DDP hangs upon creation

Hi.
I’m trying to use DDP on two nodes, but the DDP creation hangs forever. The code is like this:

import torch
import torch.nn as nn
import torch.distributed as dist
import os
from torch.nn.parallel import DistributedDataParallel as DDP
import datetime

os.environ['MASTER_ADDR']='$myip'
os.environ['MASTER_PORT']='7777'
# os.environ['NCCL_BLOCKING_WAIT']='1'
os.environ['NCCL_ASYNC_ERROR_HANDLING']='1'


class ToyModel(nn.Module):
    def __init__(self):
        super(ToyModel, self).__init__()
        self.net1 = nn.Linear(10, 10)
        self.relu = nn.ReLU()
        self.net2 = nn.Linear(10, 5)

    def forward(self, x):
        return self.net2(self.relu(self.net1(x)))

The following lines are different for each node:

dist.init_process_group(backend='nccl', timeout=datetime.timedelta(0, 10), world_size=2, rank=0) # rank=0 for $myip node, rank=1 for the other node

model = ToyModel().to(0)
ddp_model = DDP(model, device_ids=[0], output_device=0) # This is where hangs.

One of the nodes would show this:

In [4]: model = ToyModel().to(0)
   ...: ddp_model = DDP(model, device_ids=[0], output_device=0)
---------------------------------------------------------------------------
RuntimeError                              Traceback (most recent call last)
<ipython-input-4-7fbd4245ff44> in <module>
      1 model = ToyModel().to(0)
----> 2 ddp_model = DDP(model, device_ids=[0], output_device=0)
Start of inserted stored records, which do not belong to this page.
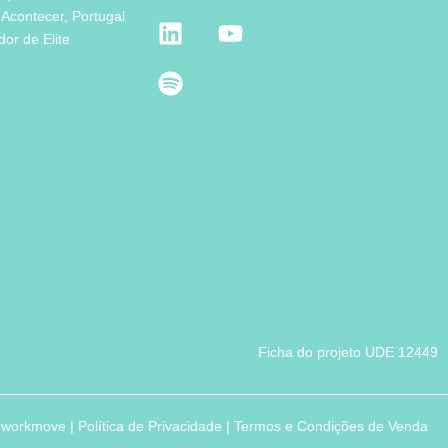
 Acontecer, Portugal
or de Elite
Ficha do projeto UDE 12449
workmove
|
Política de Privacidade
|
Termos e Condições de Venda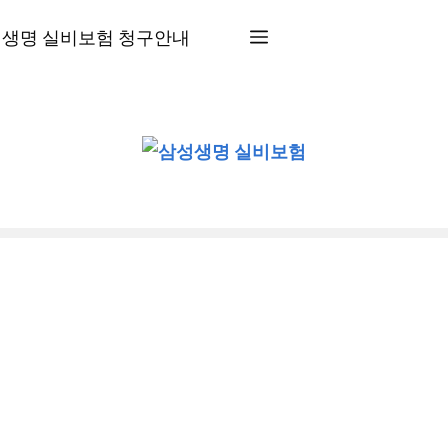
생명 실비보험 청구안내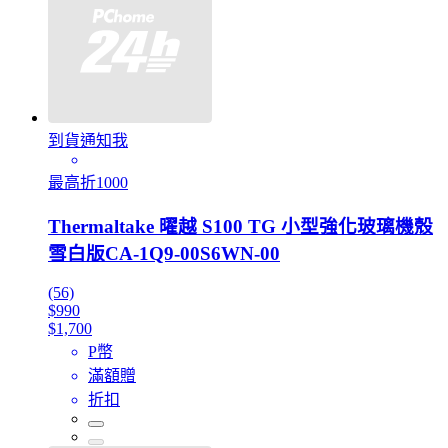
到貨通知我
最高折1000
Thermaltake 曜越 S100 TG 小型強化玻璃機殼
雪白版CA-1Q9-00S6WN-00
(56)
$990
$1,700
P幣
滿額贈
折扣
~/bin/anaconda3/envs/torch/lib/python3.8/site-packages/torch/nn/parallel/distributed.py in __init__(self, module, device_ids, output_device, dim, broadcast_buffers, process_group, bucket_cap_mb, find_unused_parameters, check_reduction, gradient_as_bucket_view)
    576         parameters, expect_sparse_gradient = self._build_params_for_reducer()
    577         # Verify model equivalence.
--> 578         dist._verify_model_across_ranks(self.process_group, parameters)
    579         # Sync params and buffers. Ensures all DDP models start off at the same value.
    580         self._sync_params_and_buffers(authoritative_rank=0)

RuntimeError: NCCL error in: /opt/conda/conda-bld/pytorch_1634272172048/work/torch/csrc/distributed/c10d/ProcessGroupNCCL.cpp:957, unhandled system error, NCCL version 21.0.3
ncclSystemError: System call (socket, malloc, munmap, etc) failed.

Any advices? Thanks~

Hey @Musoy_King, looks like NCCL broadcast crashed. Can you try if directly calling dist.broadcast would fail too?

Also, looks like you are using ipython or notebook. Can you try to directly use python to run the script on the two nodes?

Hi, I’ve encountered the exact same problem.
Can you share how you have dealt with this error?

Can you run with NCCL_DEBUG=INFO and share the logs? That would provide more detailed information about what went wrong.